[Albums] Top 2016 – The Ten Best Albums of the Year

Another year and another list, but maybe the most important one, or at least the most traditional, after the letter to Santa. Every website, blogger or forum user with some degree of interest in contemporary releases will do one and feels obligated to share it’s opinion. What makes the exercise interesting is how to gives away easily one person’s center of interest during the year. A top 10 is very restrictive with the thousands of releases available every month, especially if you’re interested in more than Metal (as the title of this website betrays). It’s also a good occasion of discovering releases you might have missed or to give exposure to albums that didn’t make the cut during the year due to lack of time or space with the busy schedule I have tried to keep during the year. Unlike last year where the top 2015 consisted mostly of album covers, i will try to give a bit more details about the album, especially since this list digs into genres only alluded in the News of the week (Rap, Electronic Music and Soul). Let me know what you think in the comment, on Facebook or Twitter.

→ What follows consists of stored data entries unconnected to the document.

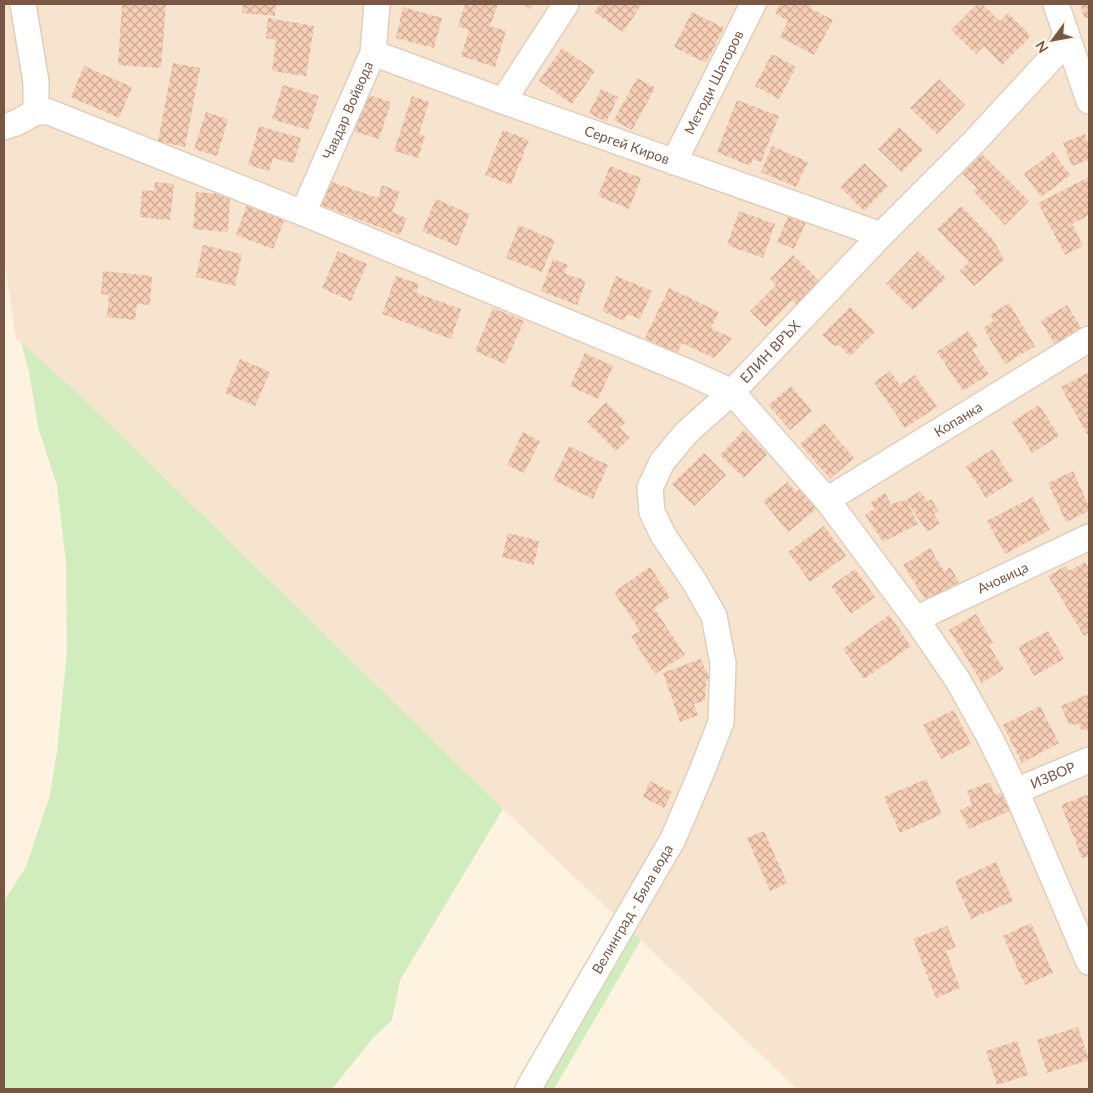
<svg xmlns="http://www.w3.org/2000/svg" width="1093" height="1093" viewBox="0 0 1093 1093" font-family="Lato,sans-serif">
<defs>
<pattern id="building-cross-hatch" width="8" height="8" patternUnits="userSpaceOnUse" patternTransform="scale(1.25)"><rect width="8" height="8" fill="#f6ceb5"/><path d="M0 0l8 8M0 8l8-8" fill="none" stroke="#ccaa95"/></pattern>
</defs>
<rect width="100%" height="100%" fill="#fef2e0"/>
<path fill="#f7e4ce" d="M4,4H1089V1089H797L503,809L84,399L16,338L4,260Z"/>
<path fill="#d1edbd" d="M21,342L84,399L503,809L400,980L392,1020L373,1038L332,1089H4V901L26,867L50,795L57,752L67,651L66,562L57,485L38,427L29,372Z
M619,920L641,940L554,1089H522Z"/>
<path fill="url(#building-cross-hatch)" d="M122,4H166L161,68L118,65Z
M243,4H276L275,16L242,13Z
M465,4H498L490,26L506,31L495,67L461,56L469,30L458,26Z
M523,4H534L530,9Z
M600,4H642L623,32L594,12Z
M780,4H813L810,8L833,20L814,55L780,37L788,21L775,13Z
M977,4H982L1000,21L1008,13L1031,36L1002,65L984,46L976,54L951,30Z
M1080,4H1089V17L1085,19Z
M403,7L442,18L434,48L396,38Z
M692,12L724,28L706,63L674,47Z
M268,18L314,26L306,76L272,71L276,40L266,38Z
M562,48L595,71L572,104L539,81Z
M772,54L796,67L779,99L755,86Z
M173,63L200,68L185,147L158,141Z
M84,66L132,87L119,118L71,97Z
M637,78L655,88L632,130L614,120Z
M939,79L965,105L937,134L910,108Z
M283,85L319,96L308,130L272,119Z
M601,89L618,97L606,122L589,113Z
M359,92L391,102L379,139L347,129Z
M412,96L429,102L419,134L425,136L418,158L394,151Z
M737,100L779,116L761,162L753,159L750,166L717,152Z
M206,112L228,119L217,156L194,149Z
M259,126L301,138L294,163L273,158L269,171L248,165Z
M899,127L923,150L902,172L878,149Z
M503,130L529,140L511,185L485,175Z
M1085,134L1089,146V160L1072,166L1063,143Z
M772,146L808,162L796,187L761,172Z
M1053,152L1070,175L1041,197L1024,174Z
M981,153L1029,201L1005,225L973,191L977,188L962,173Z
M864,163L888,186L864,211L840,187Z
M610,166L641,178L629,209L598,196Z
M1089,177V215L1072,224L1083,246L1065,255L1038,203Z
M329,181L378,198L382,185L400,192L392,212L407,218L400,235L321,205Z
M155,182L174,184L170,220L140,217L142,190L154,191Z
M196,192L230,195L228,232L193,229Z
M436,199L470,214L457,246L422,231Z
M248,202L286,216L273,249L236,235Z
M961,206L993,239L1004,260L974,286L960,271L969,262L937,229Z
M739,211L775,224L763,258L727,245Z
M790,212L807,220L794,249L777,242Z
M519,225L555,240L542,272L506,258Z
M203,245L242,254L235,286L196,277Z
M338,251L367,264L351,301L322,288Z
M918,251L946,278L913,310L886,284Z
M793,255L821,282L798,306L792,300L766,327L750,311L776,285L770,279Z
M553,259L568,265L564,273L586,281L577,305L541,291Z
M103,271L152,276L150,305L137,304L135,320L107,317L109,295L101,294Z
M396,276L419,284L416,293L461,309L451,339L382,314Z
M616,276L652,291L640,319L627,314L624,321L602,311Z
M669,288L719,312L711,328L732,338L714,358L682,343L677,354L645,338Z
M1009,303L1035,346L1005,364L983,328L994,321L990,315Z
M1067,305L1086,336L1059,352L1041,321Z
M850,307L875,332L850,356L840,346L833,345L822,335Z
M493,308L524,321L505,364L475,351Z
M968,331L978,346L972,350L989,374L963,391L937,352Z
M585,353L613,366L598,399L570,386Z
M240,359L270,372L255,406L225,393Z
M890,371L900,385L915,375L937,407L905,428L874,382Z
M1089,372V436H1088L1061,387Z
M791,386L812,411L790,430L768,405Z
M606,402L626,422L620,428L630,438L616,451L587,422Z
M1039,405L1059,436L1032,453L1012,422Z
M824,423L854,458L830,479L800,444Z
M744,430L767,454L744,478L720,455Z
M523,432L540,441L524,473L507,465Z
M569,446L608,465L593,499L553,480Z
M993,449L1013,481L986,498L966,466Z
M704,453L726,475L694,506L672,484Z
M1073,471L1089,507V511L1066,522L1048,483Z
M788,482L796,492L801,488L820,506L788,532L763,501Z
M920,491L928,502L931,499L939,511L934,514L940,523L927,532L906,500Z
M885,493L891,504L906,500L918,524L883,542L865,515L874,509L871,502Z
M1033,497L1050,530L1005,554L987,521Z
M824,526L846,556L810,582L788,552Z
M508,533L539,541L534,565L502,557Z
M930,548L944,571L950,567L959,582L927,602L903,565Z
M1085,562L1089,569V632L1084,636L1048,576L1066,566L1069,571Z
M650,567L670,597L654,608L685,655L655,674L631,636L640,631L614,592Z
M855,569L875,597L851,614L831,586Z
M976,614L993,643L989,646L1004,669L982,683L949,630Z
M889,615L911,646L864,679L843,649Z
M1048,631L1064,659L1034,676L1018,647Z
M700,659L710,678L706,681L705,700L694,704L698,715L680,722L663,673Z
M1089,694V731L1081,730L1079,724L1069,725L1061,706Z
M1040,706L1059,743L1022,763L1003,725Z
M954,710L971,744L941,759L923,725Z
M926,779L942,814L900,833L884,797Z
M650,781L672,792L664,808L643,797Z
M990,782L995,795L1006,790L1014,809L969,829L960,810L972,805L967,791Z
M1089,794V856L1082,858L1061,805Z
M764,831L787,883L770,891L747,838Z
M996,862L1013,901L971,919L955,881Z
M1031,923L1053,973L1025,985L1003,936Z
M947,926L956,947L946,951L960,988L936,998L913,939Z
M1078,1027L1089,1060L1047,1073L1037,1040Z
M1017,1041L1028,1075L997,1085L986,1051Z"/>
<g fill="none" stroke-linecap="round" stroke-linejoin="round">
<defs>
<g id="minor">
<path d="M23,4L36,82V112"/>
<path d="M1056,4L1089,101"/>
<path id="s1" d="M373,53L503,101L881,235"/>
<path d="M503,101L566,4"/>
<path d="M4,127L16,123L36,112H49L303,213L688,372L732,392L827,500L916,619L957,679L989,736L1016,791L1089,962"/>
<path id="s2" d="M674,162L753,4"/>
<path id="s3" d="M303,213L373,53L377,4"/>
<path id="s4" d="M827,500L1089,339"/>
<path id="s5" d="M916,619L1089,537"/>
<path id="s6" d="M1016,791L1089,760"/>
<path id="s7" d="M528,1089L673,839L702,771L721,722L723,663L714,616L694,581L663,535L652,512L650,488L662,462L686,433L732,392L881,235L974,142L1058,51L1066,33"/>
</g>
</defs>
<use href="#minor" stroke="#e3cebb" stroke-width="28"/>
<use href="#minor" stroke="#fff" stroke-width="25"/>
</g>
<g text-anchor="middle" stroke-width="4" stroke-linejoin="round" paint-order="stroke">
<g font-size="14" fill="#785745" stroke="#fff6e9">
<text dy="5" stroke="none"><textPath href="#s2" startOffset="89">Методи Шаторов</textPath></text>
<text dy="5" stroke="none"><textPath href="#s3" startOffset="112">Чавдар Войвода</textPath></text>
<text dy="5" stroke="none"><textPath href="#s1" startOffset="270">Сергей Киров</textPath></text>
<text dy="5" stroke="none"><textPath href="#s7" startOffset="851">ЕЛИН ВРЪХ</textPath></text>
<text dy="5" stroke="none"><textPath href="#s4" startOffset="154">Копанка</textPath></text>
<text dy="5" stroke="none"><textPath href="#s5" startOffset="96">Ачовица</textPath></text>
<text dy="5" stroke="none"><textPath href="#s6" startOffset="40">ИЗВОР</textPath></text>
<text dy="5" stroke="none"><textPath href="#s7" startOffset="208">Велинград - Бяла вода</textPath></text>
</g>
</g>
<rect width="1093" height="1093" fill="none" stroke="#785745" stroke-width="10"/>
<g transform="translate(1053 40) rotate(238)" stroke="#fff6e9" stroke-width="4" paint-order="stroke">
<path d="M0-4L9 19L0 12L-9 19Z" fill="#785745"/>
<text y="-8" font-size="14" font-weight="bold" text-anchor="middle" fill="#785745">N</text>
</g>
</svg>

Once again, the numbers do not represent any preference, only the fact that the ten albums are in it matters. Also, I have put an emphasis this year on albums I have listened on a physical format rather than just on a digital one, so any release that I was not able to buy was disregarded to complete this list (no Inter Arma, Aesop Rock, MNDSGN or Deftones, for example).

01 – Plebeian GrandstandFalse high, true lows (Throatruiner Records)


Glowing in a sanguine red, the album covers leaves little room for darkness as the material always pushes to the verge of collapse by pushing each musician to the end of their ability.

An interview with Olivier (bass) and Ivo (drums) can be found here.

02 – Trap ThemCrown feral (Prosthetic Records)


After Darker handcraft, Crown feral might have felt a bit repetitive but after a disappointing album, this sounds like a perfect return to form filled with excellent songs that won’t be out of place on the band’s set-list.

03 – MeshuggahThe violent sleep of reason (Nuclear Blast)


When Meshuggah plays, Djent does not exist. No band has yet to surpass these Swedish masters at their own game and this album proves they are highly capable of crushing expectations.

04 – Danny BrownThe Atrocity Exhibit (Warp Records)


Some rappers can be summed up with a word, Danny Brown can only be summed up by his name, even if it seems like he changes identity with every album.

05 – NxWorriesYes, lawd! (Stones Throw Records)


Some say Rap, some say Electro, I say Soul and Funk. Some may also question how the sun can be captured on vinyl, this album proves it.

06 – Every Time I DieLow teens (Epitaph Records)


Eight albums in their career and Every Time I Die still plays the best Rock and roll you could ever hope to find on an Hardcore record.

07 – FangePurge (Throatruiner Records)

Aptly titled Purge, Fange‘s second album opens the valve of hate and let it all flow on the listener’s face with no restraint and no regret. A brutal and uncompromising experience you only want to come back to, more and more.

08 – Dälek – Asphalt for Eden (Profound Lore)


Seven years of silence broken by a resounding beat and a wave of bass most Doom can only dream of, Dälek are back in full force with their mix of Rap and Industrial. Like Oktopus once said to me to describe their material on Gutter tactics: « The heaviest of J Dilla mixed with the heaviest of Black Sabbath mixed with Joy Division« . This description still fits this new album.

09 – CoughStill They Pray (Relapse Records)


As the saying goes, Slow and steady wins the race. Cough is not reinventing anything, but they sound like themselves and their songwriting makes this album one of the most memorable of this year.

10 – Cult of Luna & Julie ChristmasMariner (Tabu Recording)


What is a hiatus if not an occasion to say to everyone « Watch this space! ». Cult of Luna is now back after a very short break but this time they have found a collaborator to make their music as catchier as a pop song but as personal as a day spent in a confessional thanks to Julie Christmas‘ voice and personality.